The Inuit Tapiriit Kanatami has written an open letter to “alert Canadians to false claims to Inuit identity.”
The ITK says its letter is intended to draw attention to what it says are the efforts of the NunatuKavut Community Council to engage federal leaders, academic institutions and Canadians in an attempt to advance what it calls “its illegitimate claims to Inuit rights and status.”
The ITK met in Nain in late September, and agreed on working toward a National Inuit Identification Card to allow Inuit to identify themselves and their land claims enrollment status.
The ITK says in recent years, “Canadians have been confronted with a tidal wave of false claims to Indigenous identity.” It says those cases take advantage of the uncertainty many have surrounding Indigenous identity and fraudulent claimants often change their stories over time and use “aggressive measures to silence those who question them.”

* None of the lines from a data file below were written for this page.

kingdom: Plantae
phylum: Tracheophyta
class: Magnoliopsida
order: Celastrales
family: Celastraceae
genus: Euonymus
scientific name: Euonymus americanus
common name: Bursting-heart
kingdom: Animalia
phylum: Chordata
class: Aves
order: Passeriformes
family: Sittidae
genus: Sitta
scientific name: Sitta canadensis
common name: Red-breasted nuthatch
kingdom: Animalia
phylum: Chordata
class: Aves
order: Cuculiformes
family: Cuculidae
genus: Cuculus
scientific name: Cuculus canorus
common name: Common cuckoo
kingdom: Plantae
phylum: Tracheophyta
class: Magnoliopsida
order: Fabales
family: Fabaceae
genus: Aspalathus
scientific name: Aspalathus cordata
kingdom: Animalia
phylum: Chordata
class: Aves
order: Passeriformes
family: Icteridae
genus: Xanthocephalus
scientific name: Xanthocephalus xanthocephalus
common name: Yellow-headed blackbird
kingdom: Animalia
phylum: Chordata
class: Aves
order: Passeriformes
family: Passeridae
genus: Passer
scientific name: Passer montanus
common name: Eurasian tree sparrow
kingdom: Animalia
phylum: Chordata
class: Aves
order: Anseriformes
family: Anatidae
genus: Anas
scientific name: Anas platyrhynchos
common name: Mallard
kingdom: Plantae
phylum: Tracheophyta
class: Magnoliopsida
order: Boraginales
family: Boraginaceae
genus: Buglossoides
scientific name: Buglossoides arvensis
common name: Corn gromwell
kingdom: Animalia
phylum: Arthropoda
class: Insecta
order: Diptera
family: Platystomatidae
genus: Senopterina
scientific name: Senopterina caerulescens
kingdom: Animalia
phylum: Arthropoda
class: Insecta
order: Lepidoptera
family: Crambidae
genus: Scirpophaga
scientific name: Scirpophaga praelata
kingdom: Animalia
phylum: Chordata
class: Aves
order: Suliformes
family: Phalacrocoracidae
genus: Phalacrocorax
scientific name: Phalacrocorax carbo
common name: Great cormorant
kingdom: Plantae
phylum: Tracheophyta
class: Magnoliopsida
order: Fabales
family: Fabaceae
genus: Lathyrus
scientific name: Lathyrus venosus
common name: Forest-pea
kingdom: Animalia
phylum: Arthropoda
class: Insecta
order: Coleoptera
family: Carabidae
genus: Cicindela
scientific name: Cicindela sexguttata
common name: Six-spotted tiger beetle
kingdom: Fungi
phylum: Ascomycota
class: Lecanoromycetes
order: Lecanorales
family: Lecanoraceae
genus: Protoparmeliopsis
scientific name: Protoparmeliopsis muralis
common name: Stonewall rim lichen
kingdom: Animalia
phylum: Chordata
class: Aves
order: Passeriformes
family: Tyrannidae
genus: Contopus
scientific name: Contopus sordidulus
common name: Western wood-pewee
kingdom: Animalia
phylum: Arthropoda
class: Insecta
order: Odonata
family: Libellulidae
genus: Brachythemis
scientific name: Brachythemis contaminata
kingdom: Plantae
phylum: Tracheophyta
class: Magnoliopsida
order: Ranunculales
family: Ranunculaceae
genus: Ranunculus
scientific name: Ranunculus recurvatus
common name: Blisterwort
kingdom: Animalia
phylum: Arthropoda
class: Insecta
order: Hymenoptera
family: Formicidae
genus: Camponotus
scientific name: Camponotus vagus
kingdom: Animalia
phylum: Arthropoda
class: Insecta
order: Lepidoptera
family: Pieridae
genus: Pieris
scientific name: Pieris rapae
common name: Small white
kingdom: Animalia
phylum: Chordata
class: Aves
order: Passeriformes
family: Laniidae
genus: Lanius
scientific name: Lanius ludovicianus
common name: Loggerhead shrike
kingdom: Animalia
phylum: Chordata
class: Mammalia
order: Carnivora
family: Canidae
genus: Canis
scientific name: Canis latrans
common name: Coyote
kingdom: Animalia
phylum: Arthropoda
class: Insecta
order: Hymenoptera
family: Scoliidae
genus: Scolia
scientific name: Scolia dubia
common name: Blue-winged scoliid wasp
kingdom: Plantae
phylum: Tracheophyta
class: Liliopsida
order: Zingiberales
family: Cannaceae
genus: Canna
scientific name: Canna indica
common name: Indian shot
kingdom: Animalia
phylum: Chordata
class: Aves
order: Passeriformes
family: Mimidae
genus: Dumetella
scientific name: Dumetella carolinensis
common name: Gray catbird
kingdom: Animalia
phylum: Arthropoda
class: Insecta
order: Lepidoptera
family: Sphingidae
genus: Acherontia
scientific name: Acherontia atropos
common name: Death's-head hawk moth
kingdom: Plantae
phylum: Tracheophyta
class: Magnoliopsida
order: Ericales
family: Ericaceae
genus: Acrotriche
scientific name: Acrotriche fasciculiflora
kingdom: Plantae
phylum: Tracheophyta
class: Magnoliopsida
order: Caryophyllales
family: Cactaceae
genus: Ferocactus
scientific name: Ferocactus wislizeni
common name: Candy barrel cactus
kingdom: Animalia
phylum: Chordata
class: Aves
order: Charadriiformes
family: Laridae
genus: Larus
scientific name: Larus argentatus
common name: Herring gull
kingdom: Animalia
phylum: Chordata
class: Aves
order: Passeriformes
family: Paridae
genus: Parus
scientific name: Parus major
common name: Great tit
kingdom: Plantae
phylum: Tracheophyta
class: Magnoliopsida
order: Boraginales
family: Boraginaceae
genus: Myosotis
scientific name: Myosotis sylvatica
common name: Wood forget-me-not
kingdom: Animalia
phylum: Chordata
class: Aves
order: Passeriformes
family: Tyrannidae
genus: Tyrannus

It calls NCC, previously known as the Labrador Metis Nation, a “shape-shifting non-Indigenous organization” that it says is part of an “alarming trend of non-Indigenous people and groups co-opting Indigenous identities, cultures and experiences to secure financial resources and rights.”
The solution, says ITK, is for federal departments to actively implement the Inuit Nunangat Policy by ensuring that only Inuit Treaty Organizations and their members are eligible to access federal programs, policies and initiatives intended to benefit Inuit.
The NCC meanwhile, says it is “disgusted and appalled” by what it says are the continued attempts by the Inuit Tapariit Kanatami to “erase the Inuit of NunatuKavut” and deny access to critical federal supports.
President Todd Russell calls the latest correspondence from Natan Obed “defamatory” and “filled with outrageous claims.”
He says the ITK has no right to determine NunatuKavut identity. He claims that right belongs to NunatuKavut Inuit and them alone.
Russell claims that despite numerous offers to meet, ITK President Natan Obed has “not responded or made time for conversation and learning.”